El Municipio de Villa Ansina viene trabajando en un proyecto de ley (o reglamentación) para presentar en la Junta Departamental, que establezca determinados parámetros y prohibiciones en cuanto a la extracción de arena de las faldas del río Tacuarembó, pero la

Actualmente hay gente que tiene permiso para extraer a 300 metros y más del puente, pero lo que no se tiene control es de las veces que entran diariamente. En un principio se habló de prohibir la extracción a 600 metros, pero ahora, ante la gravedad del asunto, se está hablando de prohibir la extracción a menos de 1.500 metros.
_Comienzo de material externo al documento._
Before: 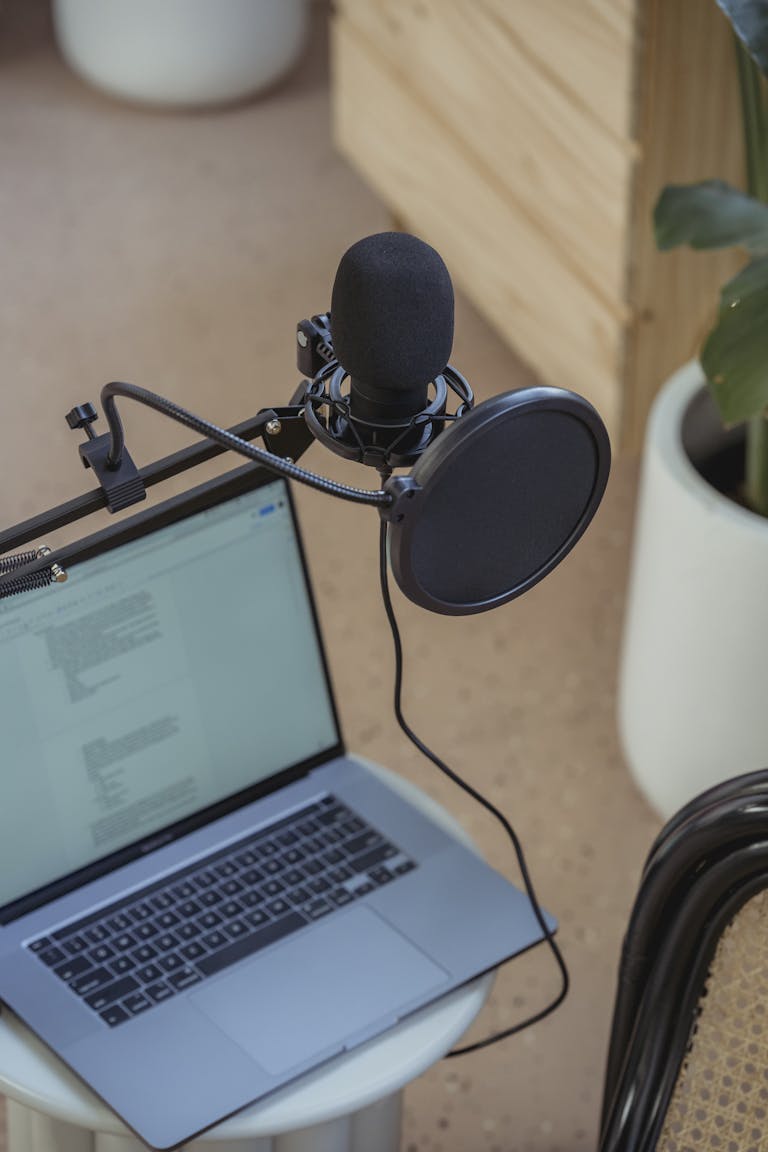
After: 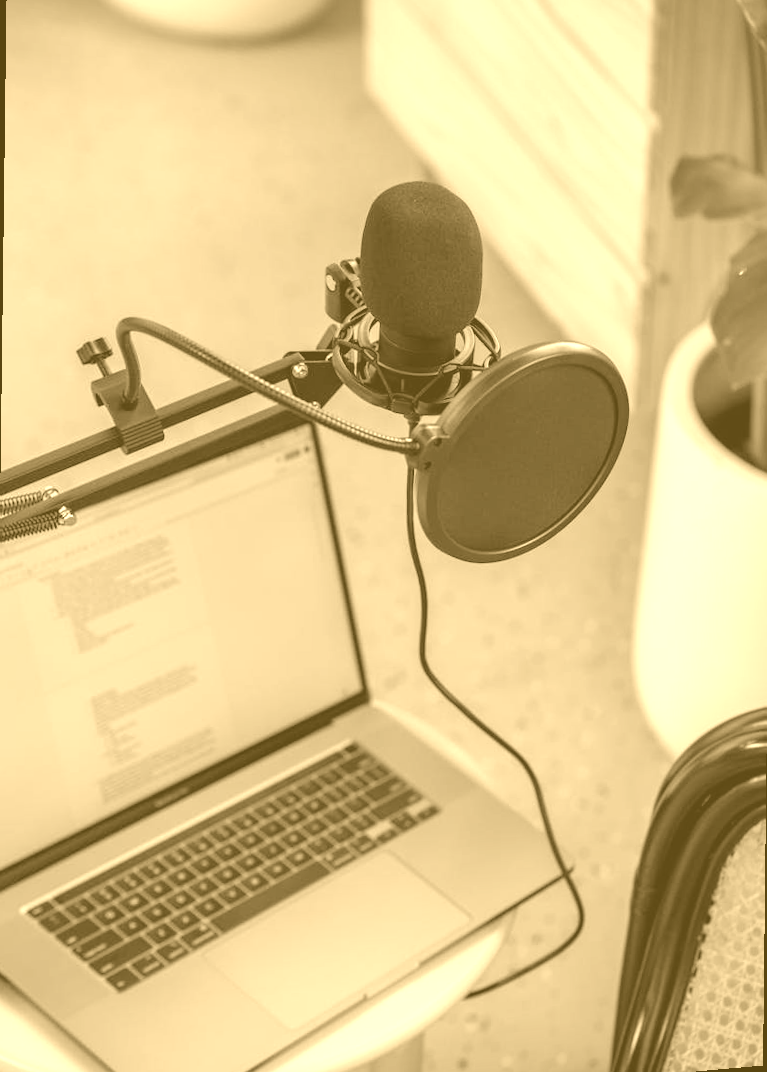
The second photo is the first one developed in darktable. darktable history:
colorize: hue 36°, source mix 100%
rotate and perspective: rotation 0.679°, lens shift (horizontal) 0.136, crop left 0.009, crop right 0.991, crop top 0.078, crop bottom 0.95
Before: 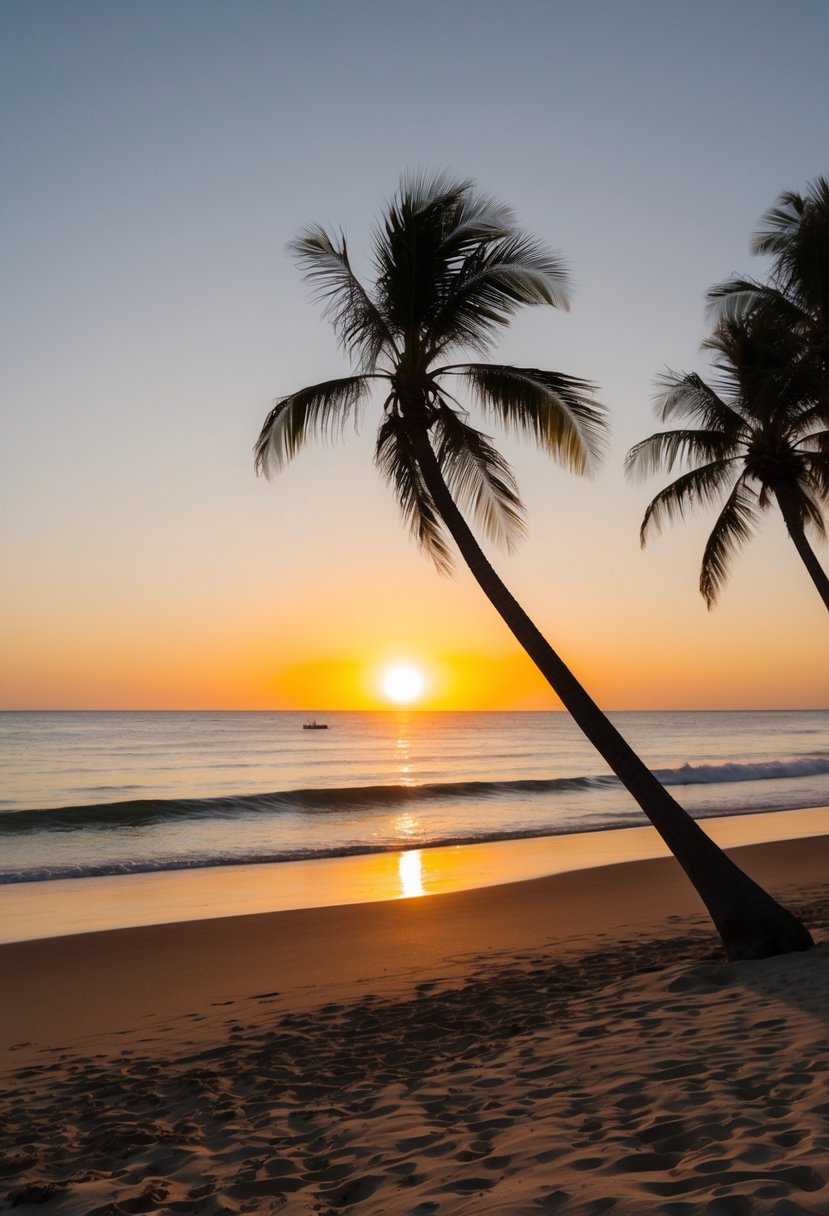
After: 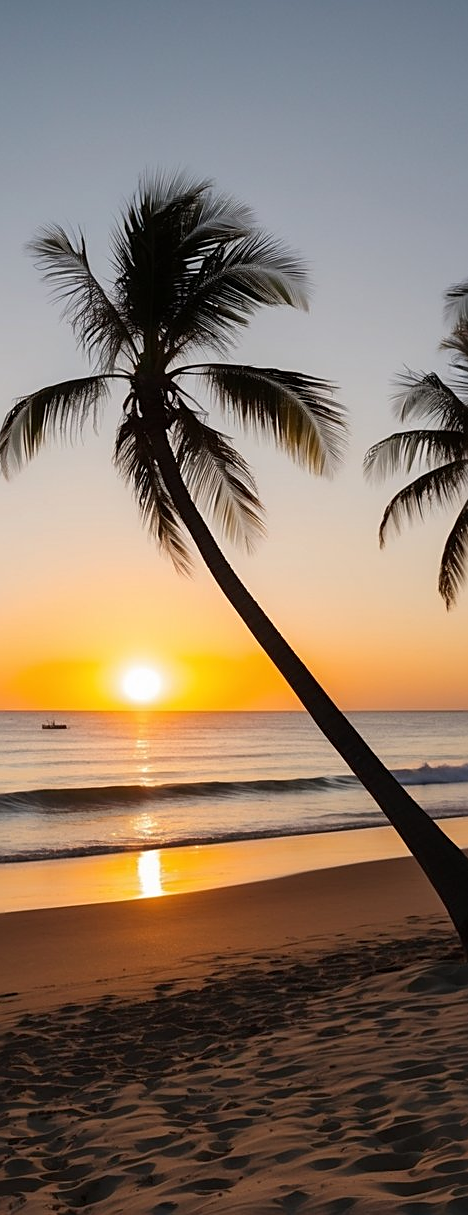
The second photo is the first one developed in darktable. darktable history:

La policía del lugar no puede hacer nada, según el Alcalde, debido a que no pueden estar todo el tiempo para saber quién entra a extraer y quién sale con arena, provocando que la situación se maneje con total impunidad por parte de los extractores.

Una de las denuncias últimas es que la zona de El Dorado, a unos 200 metros del puente, están entrando camiones “a cada rato” y sacando los arenales que aún quedan allí.

En trámites que serían rápidos en playas del sur del país, y donde los medios estarían cuidando por la preservación de lugares turísticos, en el norte olvidado, en las faldas del Tacuarembó Grande en nuestra Villa Ansina, parece no importar que se borre del mapa turístico del departamento.